SOURCE DOCUMENT:

Content starts

# Need dental work or glasses?



## Kim Chee (Apr 2, 2015)

Here's the schedule for Remote Area Medical volunteer opportunities. Don't have the necessary skills to offer and want some work done, read on. Also, probably a great place for a mini-stp meetup

As far as teeth are concerned, they will do a single procedure...fill a cavity, pull a tooth or clean your teeth. For glasses, you get the usual vision exam and get to pick out some sexy frames. All for free.

http://ramvolunteers.org/
*

*
*Volunteer Registration System*

*Upcoming Clinics*
WELCOME TO REMOTE AREA MEDICAL'S ONLINE VOLUNTEER ENROLLMENT & REGISTRATION SYSTEM!

*2015 Schedule*

*April 10 - 12*
*Clinton, TN*
First Baptist Church
225 N Main St
Clinton, TN37716

*April 17 - 18*
*Chattanooga, TN*
Homeless Health Care Center
730 East 11th Street
Chattanooga, TN37403

*April 30 - 3*
*Bristol, TN*
Bristol Motor Speedway
151 Speedway Blvd
Bristol, TN37620

*May 27 - 31*
*Anaheim, CA*
Anaheim Convention Center
800 W Katella Ave
Anaheim, CA92802

*June 5 - 7*
*Harrogate, TN*
Lincoln Memorial University
6965 Cumberland Gap Parkway
Harrogate, TN37752

*June 12 - 14*
*Loudon, TN*
Loudon County High School
1039 Mulberry Street
Loudon, TN37774

*July 10 - 12*
*Cleveland, TN*
Walker Valley High School
750 Lauderdale Memorial Hwy
Cleveland, TN37312

*July 16 - 19*
*Wise, VA*
Wise County Fairgrounds
State Route 680
Wise, VA24293

*July 27 - 31*
*San Juan, TX*
Pharr-San Juan-Alamo High School
805 West Ridge Road
San Juan, TX78589

*July 27 - 31*
*Mission, TX*
Palmview High School
3901 North La Homa Road
Mission, TX78574

*August 13 - 16*
*East Saint Louis, IL,*
Mason/Clark Middle School
5510 State Street
East Saint Louis, IL, 62203

*September 11 - 13*
*Jonesville, VA*
Lee County Airport

Jonesville, VA24263

*October 1 - 4*
*Las Vegas, NV*
Tarkanian Basketball Academy
2730 S Rancho Drive
Las Vegas, NV89102

*October 2 - 4*
*Grundy, VA*
Riverside School
27382 Riverside Drive
Grundy, VA24614

*October 8 - 11*
*Yerington, NV*
Boys and Girls Club
124 North Main Street
Yerington, NV89447

*October 15 - 18*
*Carson City, NV*
Carson City High School
1111 N Saliman Rd
Carson City, NV89701

*October 16 - 18*
*Henderson, TN*
Chester County Junior High School
930 East Main Street
Henderson, TN38340

*November 6 - 8*
*Lexington, KY*
Rupp Arena
430 W Vine St
Lexington, KY40507

*November 13 - 15*
*Warsaw, VA*
TBA

Warsaw, VA






*Clinics will open for registration 4-6 months prior to the date of the clinic!*

Please note that an email address is valid for one volunteer only. Families sharing email will need to register additional members 
with the "no email" option.

Content ends

RECORDS SUPPLIED:

Content starts

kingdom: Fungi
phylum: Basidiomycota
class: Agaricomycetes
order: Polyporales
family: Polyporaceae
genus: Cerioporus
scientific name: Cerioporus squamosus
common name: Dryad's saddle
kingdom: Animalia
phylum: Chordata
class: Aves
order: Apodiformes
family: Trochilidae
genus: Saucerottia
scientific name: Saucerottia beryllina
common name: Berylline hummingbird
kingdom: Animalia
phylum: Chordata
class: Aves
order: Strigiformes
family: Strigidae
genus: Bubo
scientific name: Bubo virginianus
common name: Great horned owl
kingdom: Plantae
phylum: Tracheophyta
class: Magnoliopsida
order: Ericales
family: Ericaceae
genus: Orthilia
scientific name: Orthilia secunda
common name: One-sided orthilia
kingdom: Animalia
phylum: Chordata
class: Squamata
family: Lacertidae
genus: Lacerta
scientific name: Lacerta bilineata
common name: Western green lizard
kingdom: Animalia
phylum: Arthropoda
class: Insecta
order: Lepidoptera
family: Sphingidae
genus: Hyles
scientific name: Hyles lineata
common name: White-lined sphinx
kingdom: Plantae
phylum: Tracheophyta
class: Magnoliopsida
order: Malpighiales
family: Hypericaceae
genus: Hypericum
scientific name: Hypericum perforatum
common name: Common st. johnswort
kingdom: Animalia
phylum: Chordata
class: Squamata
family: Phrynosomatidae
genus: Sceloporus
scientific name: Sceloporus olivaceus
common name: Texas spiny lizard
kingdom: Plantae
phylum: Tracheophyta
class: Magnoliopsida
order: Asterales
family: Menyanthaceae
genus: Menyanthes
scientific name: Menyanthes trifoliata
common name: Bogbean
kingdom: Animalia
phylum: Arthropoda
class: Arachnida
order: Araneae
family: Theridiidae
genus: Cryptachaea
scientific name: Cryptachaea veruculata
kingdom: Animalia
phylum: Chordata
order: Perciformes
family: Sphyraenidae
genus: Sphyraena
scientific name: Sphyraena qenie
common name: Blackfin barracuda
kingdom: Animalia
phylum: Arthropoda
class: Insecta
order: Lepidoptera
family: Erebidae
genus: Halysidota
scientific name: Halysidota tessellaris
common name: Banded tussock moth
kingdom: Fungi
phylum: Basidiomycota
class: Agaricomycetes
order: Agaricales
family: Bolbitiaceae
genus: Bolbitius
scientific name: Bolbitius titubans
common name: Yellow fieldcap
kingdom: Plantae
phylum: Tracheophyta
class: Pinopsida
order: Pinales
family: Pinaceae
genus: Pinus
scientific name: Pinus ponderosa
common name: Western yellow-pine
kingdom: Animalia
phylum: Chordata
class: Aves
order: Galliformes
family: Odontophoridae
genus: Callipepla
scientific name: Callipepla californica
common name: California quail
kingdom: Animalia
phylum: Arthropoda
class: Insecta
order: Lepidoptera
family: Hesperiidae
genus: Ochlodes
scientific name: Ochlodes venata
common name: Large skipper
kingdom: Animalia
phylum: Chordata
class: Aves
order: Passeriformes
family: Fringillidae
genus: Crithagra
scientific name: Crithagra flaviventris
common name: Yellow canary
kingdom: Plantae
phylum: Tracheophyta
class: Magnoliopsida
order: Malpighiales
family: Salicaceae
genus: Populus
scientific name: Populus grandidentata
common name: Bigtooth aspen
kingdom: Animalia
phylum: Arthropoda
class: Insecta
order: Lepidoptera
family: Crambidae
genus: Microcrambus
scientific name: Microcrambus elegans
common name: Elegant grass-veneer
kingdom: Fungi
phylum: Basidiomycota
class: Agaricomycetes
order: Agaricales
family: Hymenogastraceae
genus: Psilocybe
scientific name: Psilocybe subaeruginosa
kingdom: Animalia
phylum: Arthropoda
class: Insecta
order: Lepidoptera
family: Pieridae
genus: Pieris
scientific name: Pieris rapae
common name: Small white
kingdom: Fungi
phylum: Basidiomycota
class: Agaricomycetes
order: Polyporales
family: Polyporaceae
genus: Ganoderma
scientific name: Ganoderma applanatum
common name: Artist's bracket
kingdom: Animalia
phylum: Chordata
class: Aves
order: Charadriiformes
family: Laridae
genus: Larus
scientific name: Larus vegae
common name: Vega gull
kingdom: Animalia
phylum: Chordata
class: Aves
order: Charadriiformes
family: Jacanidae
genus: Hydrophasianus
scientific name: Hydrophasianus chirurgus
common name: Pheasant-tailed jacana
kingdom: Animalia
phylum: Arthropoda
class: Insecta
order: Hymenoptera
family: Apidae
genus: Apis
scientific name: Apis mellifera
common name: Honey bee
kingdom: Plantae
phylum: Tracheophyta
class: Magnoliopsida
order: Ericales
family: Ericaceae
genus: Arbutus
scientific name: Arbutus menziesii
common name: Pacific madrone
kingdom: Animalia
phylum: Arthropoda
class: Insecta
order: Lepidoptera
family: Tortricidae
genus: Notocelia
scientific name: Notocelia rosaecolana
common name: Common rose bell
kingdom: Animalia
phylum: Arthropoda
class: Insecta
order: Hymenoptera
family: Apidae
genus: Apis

Content ends

TASK INSTRUCTIONS:
[A] In the clinic thread, can you reproduce the passage between "As far as teeth" and "ENROLLMENT & REGISTRATION SYSTEM!", inclusive, switching "sexy frames" to "stylish frames"?
[B] Do these statements agree with the clinic thread? Answer yes or no for each, quoting the deciding words.
(i) For teeth, the clinics will do several procedures in one visit.
(ii) The Anaheim, CA clinic takes place at the Anaheim Convention Center.
(iii) Family members may all register as volunteers under one shared email address.
[C] According to the clinic thread, how far ahead of a clinic does registration for it open?

ANSWERS BY TASK:
[A]
As far as teeth are concerned, they will do a single procedure...fill a cavity, pull a tooth or clean your teeth. For glasses, you get the usual vision exam and get to pick out some stylish frames. All for free.

http://ramvolunteers.org/
*

*
*Volunteer Registration System*

*Upcoming Clinics*
WELCOME TO REMOTE AREA MEDICAL'S ONLINE VOLUNTEER ENROLLMENT & REGISTRATION SYSTEM!

[B]
(i) No: "they will do a single procedure"
(ii) Yes: "Anaheim Convention Center"
(iii) No: "an email address is valid for one volunteer only"

[C] 4-6 months before the date of the clinic.